Findings from the OS analysis revealed that patients in the toripalimab arm achieved a median OS of NE (95% CI, NE-NE) vs 30.4 months (95% CI, 29.2-NE) in the placebo arm (HR, 0.62; 95% CI, 0.381-0.999; nominal P = .0502). The 1-year OS rates were 94.4% vs 89.6%, respectively, and the 2-year rates were 81.2% vs 74.3%, respectively.1
“[These OS results] show a favorable trend towards [improvement with] toripalimab,” Lu said.
Most patients in both the toripalimab and placebo arms underwent surgery (82.2% vs 73.3%). R0 resection occurred in 95.8% (95% CI, 91.5%-98.3%) and 92.6% (95% CI, 87.1%-96.2%) of patients, respectively, for a difference between the 2 arms of 3.2% (95% CI, –2.0% to 8.4%).
Regarding safety, treatment-emergent adverse events (TEAEs) of any grade were reported in 99.5% of patients in the toripalimab arm. TEAEs of grade 3 or greater were reported in 63.4% of patients, with TEAEs leading to death (3.0%), interruption of toripalimab (28.2%), and discontinuation of toripalimab (9.4%) observed. Immune-related adverse effects (irAEs) of any grade occurred at a rate of 42.1%, grade 3 or higher irAEs were present in 11.9% of patients, and 3.5% experienced infusion-related reactions. Serious adverse events (SAEs) occurred in 40.6% of patients.1
In the placebo arm, any grade TEAEs were present in 98.5% of patients, with grade 3 or higher TEAEs occurring at a rate of 54.0%. TEAEs leading to death, interruption of placebo, or discontinuation of placebo were reported in 2.0%, 14.4%, and 7.4% of patients, respectively. irAEs of any grade and grade 3 or higher were present in 22.8% and 3.0% of patients, respectively. SAEs occurred in 28.2% of patients.

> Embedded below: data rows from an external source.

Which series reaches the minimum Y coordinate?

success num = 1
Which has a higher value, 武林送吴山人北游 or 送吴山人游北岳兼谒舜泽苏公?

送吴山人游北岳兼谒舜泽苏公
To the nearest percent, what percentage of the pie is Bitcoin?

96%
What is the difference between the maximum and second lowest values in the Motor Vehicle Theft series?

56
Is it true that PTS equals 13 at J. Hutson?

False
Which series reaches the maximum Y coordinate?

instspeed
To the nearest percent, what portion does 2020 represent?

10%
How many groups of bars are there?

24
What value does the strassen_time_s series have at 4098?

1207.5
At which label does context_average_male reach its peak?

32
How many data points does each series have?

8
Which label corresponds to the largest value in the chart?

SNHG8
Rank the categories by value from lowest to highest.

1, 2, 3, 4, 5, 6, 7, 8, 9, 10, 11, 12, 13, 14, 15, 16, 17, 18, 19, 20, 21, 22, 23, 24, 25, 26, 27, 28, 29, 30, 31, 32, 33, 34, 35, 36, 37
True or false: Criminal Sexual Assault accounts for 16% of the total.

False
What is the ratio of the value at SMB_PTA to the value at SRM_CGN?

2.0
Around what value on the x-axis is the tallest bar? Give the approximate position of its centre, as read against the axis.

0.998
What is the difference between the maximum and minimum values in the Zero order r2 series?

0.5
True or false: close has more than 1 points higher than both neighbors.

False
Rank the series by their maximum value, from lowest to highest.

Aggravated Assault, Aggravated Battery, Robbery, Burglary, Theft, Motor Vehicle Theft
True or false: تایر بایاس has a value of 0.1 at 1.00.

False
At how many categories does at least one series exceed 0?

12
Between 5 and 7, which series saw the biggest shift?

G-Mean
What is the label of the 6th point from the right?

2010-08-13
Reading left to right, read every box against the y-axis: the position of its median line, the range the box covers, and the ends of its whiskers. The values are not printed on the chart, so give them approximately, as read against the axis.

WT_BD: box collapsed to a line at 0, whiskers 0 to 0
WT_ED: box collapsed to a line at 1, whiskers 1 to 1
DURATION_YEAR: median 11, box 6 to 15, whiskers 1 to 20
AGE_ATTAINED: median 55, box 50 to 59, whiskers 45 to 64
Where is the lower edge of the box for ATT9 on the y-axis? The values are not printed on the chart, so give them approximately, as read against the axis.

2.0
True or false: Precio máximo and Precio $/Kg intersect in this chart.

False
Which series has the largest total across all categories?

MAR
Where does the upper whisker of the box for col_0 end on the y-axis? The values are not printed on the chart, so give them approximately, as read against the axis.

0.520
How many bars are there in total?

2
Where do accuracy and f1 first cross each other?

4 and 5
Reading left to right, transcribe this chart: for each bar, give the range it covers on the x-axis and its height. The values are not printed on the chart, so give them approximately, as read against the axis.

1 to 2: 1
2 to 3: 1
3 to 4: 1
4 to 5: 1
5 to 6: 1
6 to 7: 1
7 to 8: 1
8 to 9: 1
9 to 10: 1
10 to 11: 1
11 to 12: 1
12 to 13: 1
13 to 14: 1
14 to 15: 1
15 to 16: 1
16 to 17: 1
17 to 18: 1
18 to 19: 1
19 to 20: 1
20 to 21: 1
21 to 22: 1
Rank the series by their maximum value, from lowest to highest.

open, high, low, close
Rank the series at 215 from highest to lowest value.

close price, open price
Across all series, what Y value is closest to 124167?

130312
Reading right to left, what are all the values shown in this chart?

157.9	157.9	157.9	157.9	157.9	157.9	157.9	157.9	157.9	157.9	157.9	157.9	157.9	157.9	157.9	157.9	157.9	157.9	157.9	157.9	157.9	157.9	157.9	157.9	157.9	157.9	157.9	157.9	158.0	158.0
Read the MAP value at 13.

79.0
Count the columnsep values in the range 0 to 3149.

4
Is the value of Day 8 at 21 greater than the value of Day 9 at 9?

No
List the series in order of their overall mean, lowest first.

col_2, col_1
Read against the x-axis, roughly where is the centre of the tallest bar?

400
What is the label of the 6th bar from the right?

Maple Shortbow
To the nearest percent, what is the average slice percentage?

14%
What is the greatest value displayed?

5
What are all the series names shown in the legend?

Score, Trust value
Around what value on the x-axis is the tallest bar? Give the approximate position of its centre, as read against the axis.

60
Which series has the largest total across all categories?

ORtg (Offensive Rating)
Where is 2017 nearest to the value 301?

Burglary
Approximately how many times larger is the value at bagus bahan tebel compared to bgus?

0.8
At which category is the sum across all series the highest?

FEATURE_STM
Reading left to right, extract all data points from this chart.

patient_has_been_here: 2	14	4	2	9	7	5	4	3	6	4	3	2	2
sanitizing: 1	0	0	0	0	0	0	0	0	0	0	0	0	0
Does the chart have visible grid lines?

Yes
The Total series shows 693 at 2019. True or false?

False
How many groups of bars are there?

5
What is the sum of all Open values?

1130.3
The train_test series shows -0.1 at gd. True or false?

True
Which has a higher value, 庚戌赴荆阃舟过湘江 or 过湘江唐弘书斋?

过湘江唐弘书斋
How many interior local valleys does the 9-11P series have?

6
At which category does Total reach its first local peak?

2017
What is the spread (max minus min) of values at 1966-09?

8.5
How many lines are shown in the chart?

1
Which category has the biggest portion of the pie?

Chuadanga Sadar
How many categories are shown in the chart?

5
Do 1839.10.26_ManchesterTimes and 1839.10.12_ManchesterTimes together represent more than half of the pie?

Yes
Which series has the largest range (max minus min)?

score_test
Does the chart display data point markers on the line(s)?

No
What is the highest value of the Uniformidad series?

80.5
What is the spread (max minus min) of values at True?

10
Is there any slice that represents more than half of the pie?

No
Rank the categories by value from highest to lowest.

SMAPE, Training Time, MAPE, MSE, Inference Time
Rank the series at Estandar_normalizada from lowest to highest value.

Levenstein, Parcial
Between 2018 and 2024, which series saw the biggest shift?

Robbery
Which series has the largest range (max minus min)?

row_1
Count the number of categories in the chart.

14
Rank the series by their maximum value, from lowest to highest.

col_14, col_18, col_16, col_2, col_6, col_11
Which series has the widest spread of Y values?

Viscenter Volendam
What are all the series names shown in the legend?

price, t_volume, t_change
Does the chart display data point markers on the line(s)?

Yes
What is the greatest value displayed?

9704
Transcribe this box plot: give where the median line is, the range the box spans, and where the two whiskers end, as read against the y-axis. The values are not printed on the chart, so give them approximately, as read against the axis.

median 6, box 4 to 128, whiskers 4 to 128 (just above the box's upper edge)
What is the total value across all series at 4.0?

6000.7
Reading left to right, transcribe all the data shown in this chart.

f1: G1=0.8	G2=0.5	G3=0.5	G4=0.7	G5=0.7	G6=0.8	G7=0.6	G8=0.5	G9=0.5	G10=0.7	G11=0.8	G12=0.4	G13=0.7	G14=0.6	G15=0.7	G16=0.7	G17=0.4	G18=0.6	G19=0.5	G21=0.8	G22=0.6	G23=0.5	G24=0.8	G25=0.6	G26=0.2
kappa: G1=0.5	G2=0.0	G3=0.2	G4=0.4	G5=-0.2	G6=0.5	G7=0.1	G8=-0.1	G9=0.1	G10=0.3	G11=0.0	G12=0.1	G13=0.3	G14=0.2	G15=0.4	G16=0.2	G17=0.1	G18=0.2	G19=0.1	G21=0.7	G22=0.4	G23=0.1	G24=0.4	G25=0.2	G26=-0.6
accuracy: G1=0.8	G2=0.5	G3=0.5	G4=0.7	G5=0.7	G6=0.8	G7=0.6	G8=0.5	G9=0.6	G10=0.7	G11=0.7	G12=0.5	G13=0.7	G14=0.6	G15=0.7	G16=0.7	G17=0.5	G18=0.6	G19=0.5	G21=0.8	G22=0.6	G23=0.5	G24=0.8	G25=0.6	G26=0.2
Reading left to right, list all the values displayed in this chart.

Following surgery, adverse events (AEs) of any grade were present in 74.4% and 70.3% of patients in the toripalimab (n = 166) and placebo arms (n = 148), respectively. Grade 3 or higher AEs (21.7% vs 20.3%), AEs leading to discontinuation of toripalimab/placebo (1.8% vs 2.7%), and AEs leading discontinuation of toripalimab/placebo (6.6% vs 1.4%) were reported postoperatively in both arms.1
“The safety profile of toripalimab was manageable and no new safety signals were detected,” Lu said.
At the time of data cutoff, 26 patients in the toripalimab arm remained on treatment with 176 patients discontinuing therapy. Reasons for discontinuation included completing treatment (n = 89), withdrawal (n = 30), disease progression before surgery (n = 5), relapse or progression after surgery (n = 19), TEAEs (n = 21), and death (n = 2).
In the placebo arm, 20 patients remained on treatment and 182 patients had discontinued. Reasons for discontinuation included completing treatment (n = 66), withdrawal (n = 23), disease progression before surgery (n = 30), relapse or progression after surgery (n = 40), TEAEs (n = 15), and death (n = 1).